Aim of the task:
Without the pictures, output all of the data exactly.

Stored dataset items:
----------------

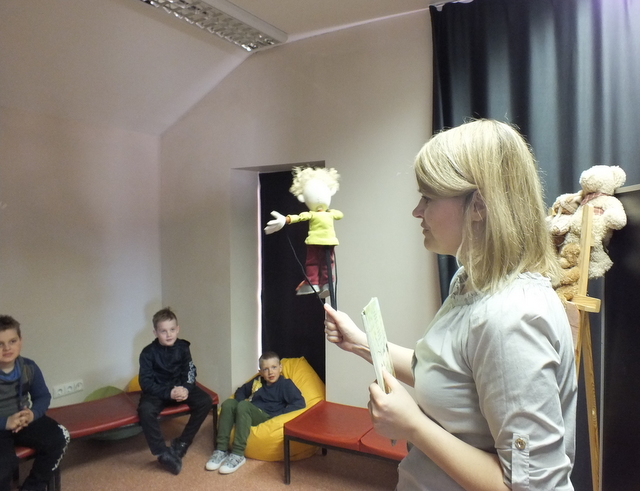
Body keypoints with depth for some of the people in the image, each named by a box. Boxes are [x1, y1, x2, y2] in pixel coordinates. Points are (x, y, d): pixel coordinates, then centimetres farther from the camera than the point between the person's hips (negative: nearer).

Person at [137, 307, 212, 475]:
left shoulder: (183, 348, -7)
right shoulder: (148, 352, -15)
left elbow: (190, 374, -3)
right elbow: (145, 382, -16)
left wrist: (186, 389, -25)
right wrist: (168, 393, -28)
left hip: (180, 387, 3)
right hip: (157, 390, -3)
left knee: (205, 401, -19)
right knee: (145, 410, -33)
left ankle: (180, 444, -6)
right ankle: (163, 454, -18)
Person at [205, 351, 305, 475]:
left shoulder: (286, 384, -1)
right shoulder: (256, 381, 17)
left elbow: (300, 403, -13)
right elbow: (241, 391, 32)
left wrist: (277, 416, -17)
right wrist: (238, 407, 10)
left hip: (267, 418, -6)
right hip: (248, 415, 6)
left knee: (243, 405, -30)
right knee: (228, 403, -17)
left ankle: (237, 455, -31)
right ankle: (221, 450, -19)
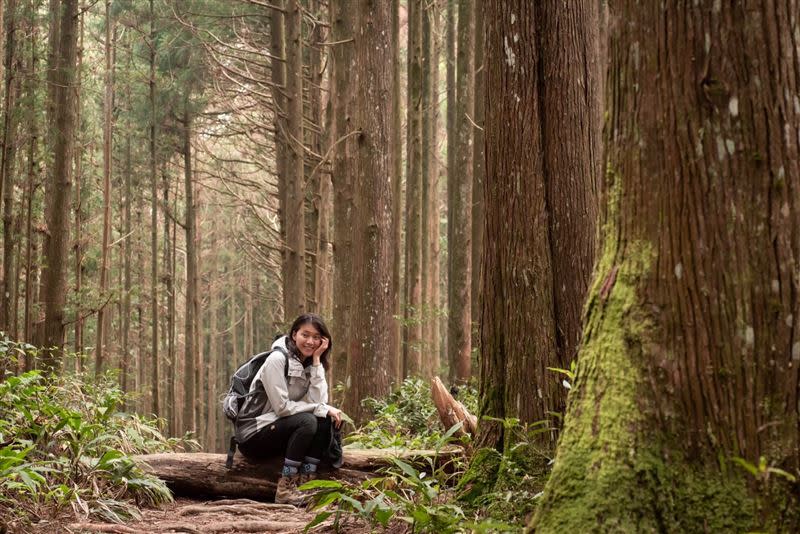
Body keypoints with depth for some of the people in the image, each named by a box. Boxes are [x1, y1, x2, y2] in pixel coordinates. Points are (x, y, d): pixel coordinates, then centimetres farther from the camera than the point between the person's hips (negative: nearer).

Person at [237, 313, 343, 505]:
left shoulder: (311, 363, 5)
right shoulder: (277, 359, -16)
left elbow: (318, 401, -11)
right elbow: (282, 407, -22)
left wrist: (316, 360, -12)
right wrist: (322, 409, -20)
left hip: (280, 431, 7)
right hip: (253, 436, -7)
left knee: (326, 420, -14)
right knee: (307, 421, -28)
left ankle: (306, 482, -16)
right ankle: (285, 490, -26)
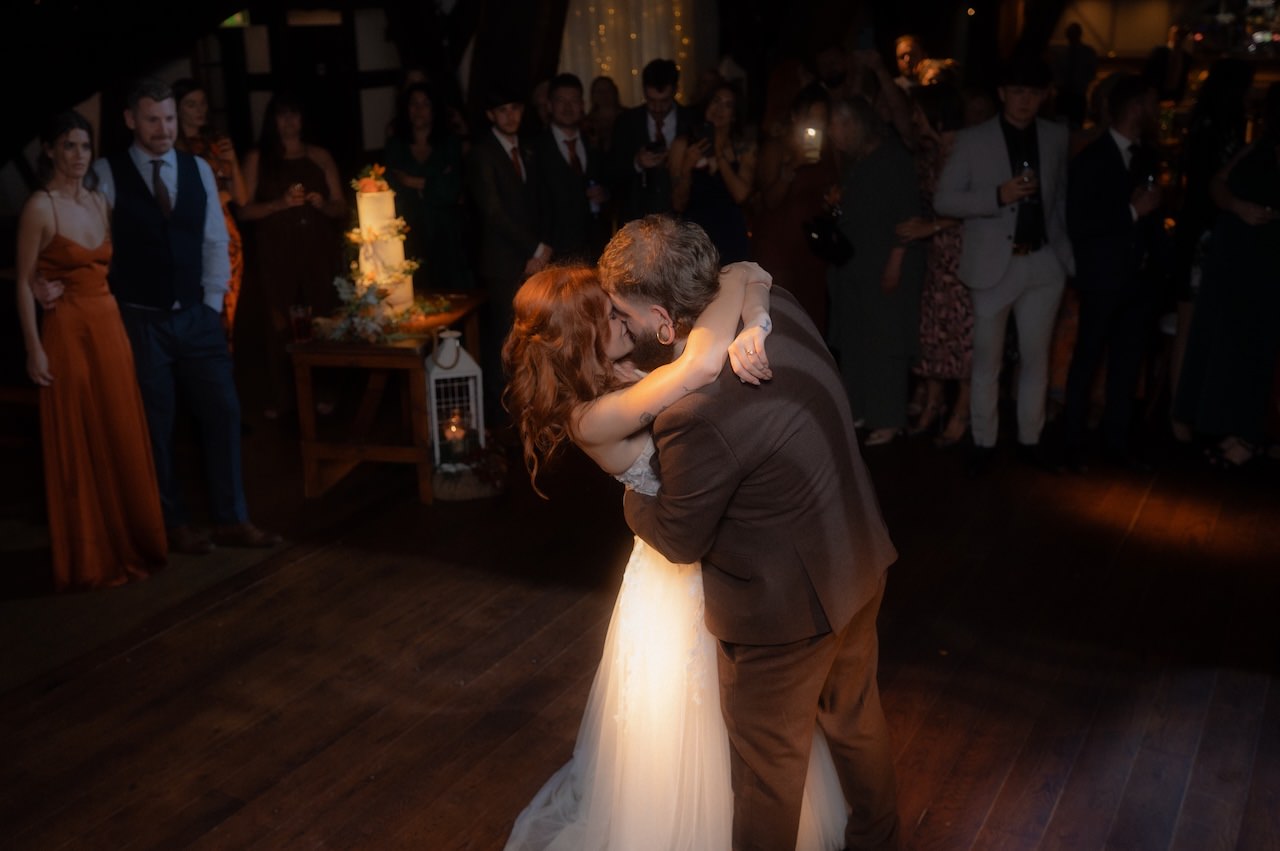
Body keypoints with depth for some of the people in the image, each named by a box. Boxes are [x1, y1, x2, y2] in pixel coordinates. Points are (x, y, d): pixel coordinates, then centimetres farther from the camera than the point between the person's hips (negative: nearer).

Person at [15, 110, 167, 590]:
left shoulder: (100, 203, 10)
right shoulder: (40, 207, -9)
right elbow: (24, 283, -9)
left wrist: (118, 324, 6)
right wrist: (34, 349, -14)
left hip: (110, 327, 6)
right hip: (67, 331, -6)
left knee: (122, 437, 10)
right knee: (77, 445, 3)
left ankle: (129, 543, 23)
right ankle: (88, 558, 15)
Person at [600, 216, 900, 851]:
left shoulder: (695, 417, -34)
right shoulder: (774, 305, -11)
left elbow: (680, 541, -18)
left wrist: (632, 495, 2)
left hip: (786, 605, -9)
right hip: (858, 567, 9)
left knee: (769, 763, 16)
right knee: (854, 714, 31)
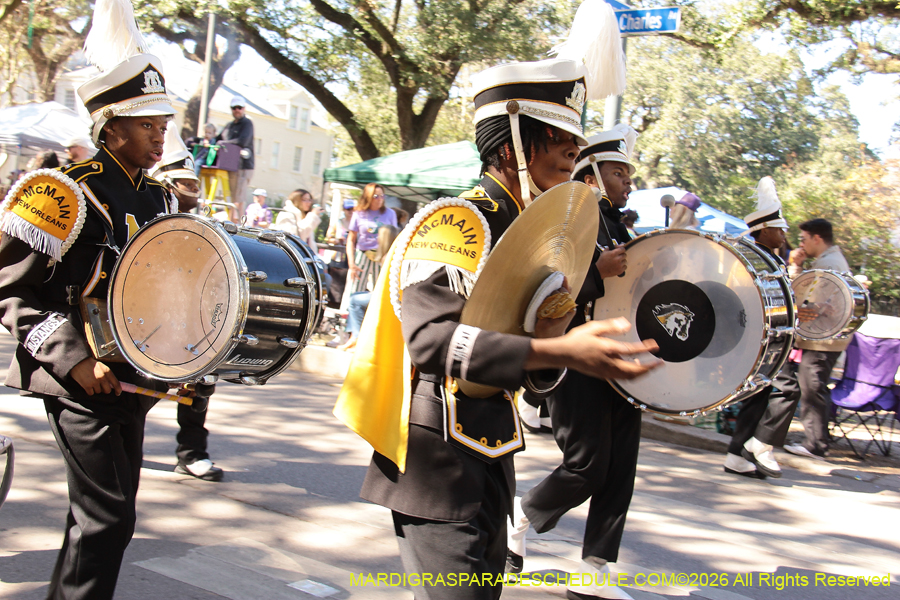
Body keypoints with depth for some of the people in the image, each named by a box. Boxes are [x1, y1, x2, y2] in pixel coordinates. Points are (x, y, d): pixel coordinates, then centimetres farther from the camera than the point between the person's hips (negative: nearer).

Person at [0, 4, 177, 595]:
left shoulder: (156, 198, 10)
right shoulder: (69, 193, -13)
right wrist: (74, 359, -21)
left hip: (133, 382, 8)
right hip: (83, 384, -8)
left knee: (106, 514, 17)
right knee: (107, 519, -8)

----------------

Response to the exercise:
Body keypoints with depth for some of the people in the image, each named by a box. Boxes are [x1, y1, x2, y2] in pixel coordinates. Points are (x, y, d): pixel coordinates, then centimetres farther from the camera than the point between the person's hips (negative: nearer).

Person at [137, 307, 212, 475]:
left shoulder: (183, 348, -7)
right shoulder: (148, 352, -15)
left elbow: (190, 374, -3)
right elbow: (145, 382, -16)
left wrist: (186, 389, -25)
right wrist: (168, 393, -28)
left hip: (180, 387, 3)
right hip: (157, 390, -3)
left knee: (205, 401, -19)
right knee: (145, 410, -33)
left ankle: (180, 444, -6)
right ankle: (163, 454, -18)
Person at [205, 351, 305, 475]:
left shoulder: (286, 384, -1)
right shoulder: (256, 381, 17)
left elbow: (300, 403, -13)
right elbow: (241, 391, 32)
left wrist: (277, 416, -17)
right wrist: (238, 407, 10)
left hip: (267, 418, -6)
right hip: (248, 415, 6)
left knee: (243, 405, -30)
right knee: (228, 403, -17)
left ankle: (237, 455, -31)
right ankle: (221, 450, -19)
Body keypoints with depth for some of the people in the image, each named by a box. Boxes are [x1, y1, x2, y2] in pixel coordinates. Points are (x, y, d): pixel coordinates, then centimetres farther from the camera than the point between the person's hips (negative: nearer).

Person at [237, 313, 343, 505]:
left shoulder: (311, 363, 5)
right shoulder: (277, 359, -16)
left elbow: (318, 401, -11)
right elbow: (282, 407, -22)
left wrist: (316, 360, -12)
right wrist: (322, 409, -20)
left hip: (280, 431, 7)
right hip: (253, 436, -7)
left knee: (326, 420, -14)
right knee: (307, 421, -28)
left ankle: (306, 482, -16)
right ankle: (285, 490, -26)
Body keypoints with depth for some of the people in the image, each named by a box. Boxes are [x1, y1, x2, y2] in pixel coordinates. Points are (x, y, d): pixel coordinates, then centimetres farther from the camera than the point between the person's hips (negative: nearer).

Person at [15, 110, 167, 590]:
left shoulder: (100, 203, 10)
right shoulder: (40, 207, -9)
right elbow: (24, 283, -9)
left wrist: (118, 324, 6)
right wrist: (34, 349, -14)
left hip: (110, 327, 6)
right hip: (67, 331, -6)
left knee: (122, 437, 10)
right knee: (77, 445, 3)
left ankle: (129, 543, 23)
right ankle: (88, 558, 15)
Person at [600, 216, 900, 851]:
left shoulder: (695, 417, -34)
right shoulder: (774, 305, -11)
left elbow: (680, 541, -18)
left wrist: (632, 495, 2)
left hip: (786, 605, -9)
right hip: (858, 567, 9)
left knee: (769, 763, 16)
right knee: (854, 714, 31)
Body keypoints with depth for some of the people in the image, each named by a box. Boxes are [x1, y1, x2, y2] in pixel coordinates. Points are (x, y, d): pixel coordinates, then centimetres farther from the camera than the point between the person's hips (negative: nearer).

Person at [0, 4, 177, 595]:
left shoulder: (156, 198, 10)
right shoulder: (69, 193, -13)
right wrist: (74, 359, -21)
left hip: (133, 382, 8)
right hip: (83, 384, -8)
left knee: (106, 514, 17)
right knee: (107, 519, -8)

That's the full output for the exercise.